The BBC spoke to one Cambridge professor who said their “duty as educators was to prepare students for the world, not protect them for three years.”
Another educator, Professor Dennis Hayes of Derby University, told the BBC that these warnings could eventually lead to a chilling effect in academia. “Once you get a few trigger warnings, lecturers will stop presenting anything that is controversial,” he said. “Gradually, there is no critical discussion.”
Exactly. What is the point of these warnings? In other words, what are they supposed to accomplish? If a student has suffered from a traumatic experience in the past, are these warnings supposed to “prepare” them to be ready for a triggering episode? How would that work? The only way we could see the warnings as helpful is if certain students were permitted to skip the texts and the lectures altogether, and how are you going to obtain an English lit degree if you can’t stand to read and discuss any works that contain violence? That’s…most of the Western canon!

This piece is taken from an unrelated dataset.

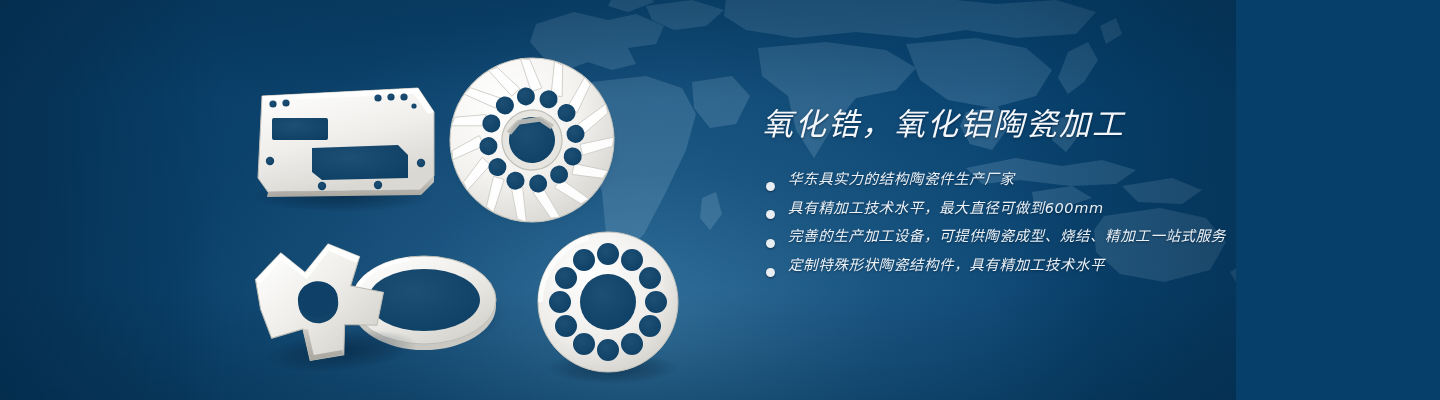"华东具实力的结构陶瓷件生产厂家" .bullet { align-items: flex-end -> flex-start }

“If a student of English Literature doesn’t know that ‘Titus Andronicus’ contains scenes of violence they shouldn’t be on the course,” David Crilly of The Cambridge Shakespeare Festival, told the UK Telegraph. “This degree of sensitivity will inevitably curtail academic freedom. If the academic staff are concerned they might say something students find uncomfortable they will avoid doing it.”

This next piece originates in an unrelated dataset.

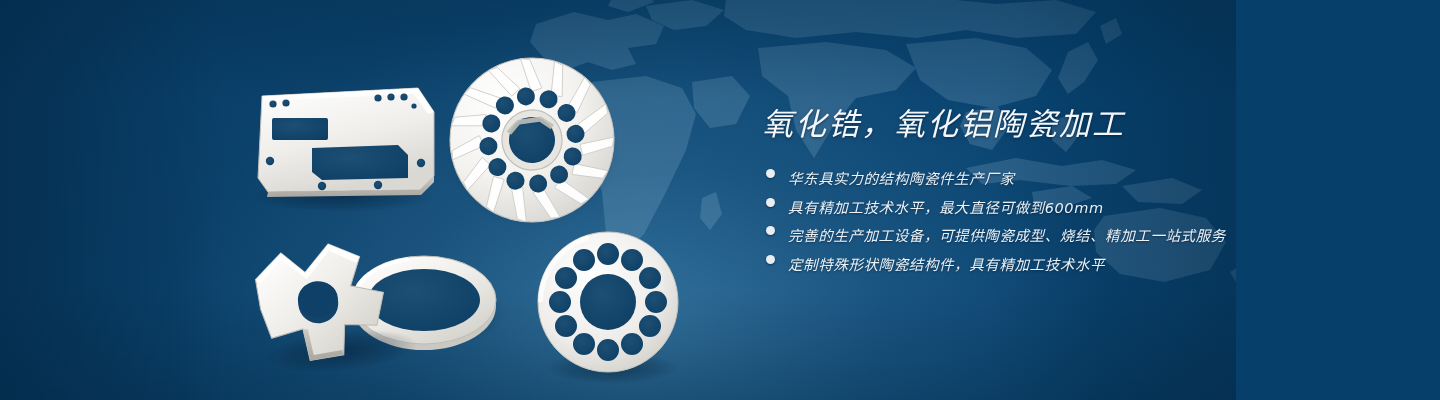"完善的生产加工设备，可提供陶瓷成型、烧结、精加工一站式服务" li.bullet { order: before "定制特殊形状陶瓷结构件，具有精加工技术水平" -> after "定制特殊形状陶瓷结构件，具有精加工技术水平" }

It may seem as though there’s nothing wrong with a warning like this – after all, it’s basically the same as those MPAA ratings before movies, right? – but we’re not talking about parents trying to decide what they should subject their kids to. These are young adults who will soon be out in the real world. If they are “triggered” by common discussions of common human problems, then now is a good time for them to face their fears and get it out of their system. There’s no psychologist on earth who would tell a patient that total avoidance is the best remedy, because that’s just not a practical way to go through life. A life, by the way, that is going to throw at you much more difficult challenges than the plays of Shakespeare.
Challenges that won’t come with a warning.